◆ ACTIVITY:
Go through the records line by line from the top and repeat each one exactly, ending with the line that contains "List all labels, symbols".

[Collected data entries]
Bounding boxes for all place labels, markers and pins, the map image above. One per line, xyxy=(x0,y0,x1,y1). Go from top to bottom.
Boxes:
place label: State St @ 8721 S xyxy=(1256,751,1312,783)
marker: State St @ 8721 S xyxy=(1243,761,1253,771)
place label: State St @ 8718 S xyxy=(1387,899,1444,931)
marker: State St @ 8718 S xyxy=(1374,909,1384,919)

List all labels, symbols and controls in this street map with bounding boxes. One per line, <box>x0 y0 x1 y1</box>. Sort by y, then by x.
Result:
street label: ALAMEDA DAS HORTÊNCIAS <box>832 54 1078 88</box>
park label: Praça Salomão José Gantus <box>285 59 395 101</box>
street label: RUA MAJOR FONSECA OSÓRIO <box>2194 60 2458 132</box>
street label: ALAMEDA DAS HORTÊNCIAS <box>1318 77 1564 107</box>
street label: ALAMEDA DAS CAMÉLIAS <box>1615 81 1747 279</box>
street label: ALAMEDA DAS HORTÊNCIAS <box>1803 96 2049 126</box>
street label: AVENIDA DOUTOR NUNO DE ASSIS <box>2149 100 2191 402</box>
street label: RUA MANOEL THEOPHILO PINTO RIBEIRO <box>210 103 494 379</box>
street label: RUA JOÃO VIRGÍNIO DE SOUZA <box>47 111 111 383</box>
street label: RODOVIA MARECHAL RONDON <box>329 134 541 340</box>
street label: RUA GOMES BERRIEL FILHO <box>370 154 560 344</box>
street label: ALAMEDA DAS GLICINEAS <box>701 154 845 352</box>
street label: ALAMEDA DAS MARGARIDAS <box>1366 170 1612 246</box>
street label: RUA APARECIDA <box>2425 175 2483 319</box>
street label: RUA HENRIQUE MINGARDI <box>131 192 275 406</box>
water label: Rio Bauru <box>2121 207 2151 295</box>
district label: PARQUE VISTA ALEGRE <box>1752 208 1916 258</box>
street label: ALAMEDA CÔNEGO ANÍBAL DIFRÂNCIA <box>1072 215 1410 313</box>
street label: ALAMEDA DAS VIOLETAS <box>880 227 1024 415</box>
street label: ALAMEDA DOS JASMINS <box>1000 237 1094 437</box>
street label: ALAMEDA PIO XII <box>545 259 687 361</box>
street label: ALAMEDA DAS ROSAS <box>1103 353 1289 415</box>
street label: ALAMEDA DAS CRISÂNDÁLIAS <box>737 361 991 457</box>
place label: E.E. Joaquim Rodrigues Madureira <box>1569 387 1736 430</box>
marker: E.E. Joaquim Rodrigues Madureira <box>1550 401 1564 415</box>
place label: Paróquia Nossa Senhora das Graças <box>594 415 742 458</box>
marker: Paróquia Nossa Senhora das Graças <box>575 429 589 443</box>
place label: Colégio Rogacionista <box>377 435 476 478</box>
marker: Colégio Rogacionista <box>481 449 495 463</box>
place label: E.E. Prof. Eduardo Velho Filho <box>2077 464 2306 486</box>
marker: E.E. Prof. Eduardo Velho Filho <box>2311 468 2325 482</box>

◆ RESPONSE TO THE EXERCISE:
Bounding boxes for all place labels, markers and pins, the map image above. One per line, xyxy=(x0,y0,x1,y1). Go from top to bottom.
Boxes:
place label: State St @ 8721 S xyxy=(1256,751,1312,783)
marker: State St @ 8721 S xyxy=(1243,761,1253,771)
place label: State St @ 8718 S xyxy=(1387,899,1444,931)
marker: State St @ 8718 S xyxy=(1374,909,1384,919)

List all labels, symbols and controls in this street map with bounding boxes. One per line, <box>x0 y0 x1 y1</box>. Sort by y, then by x.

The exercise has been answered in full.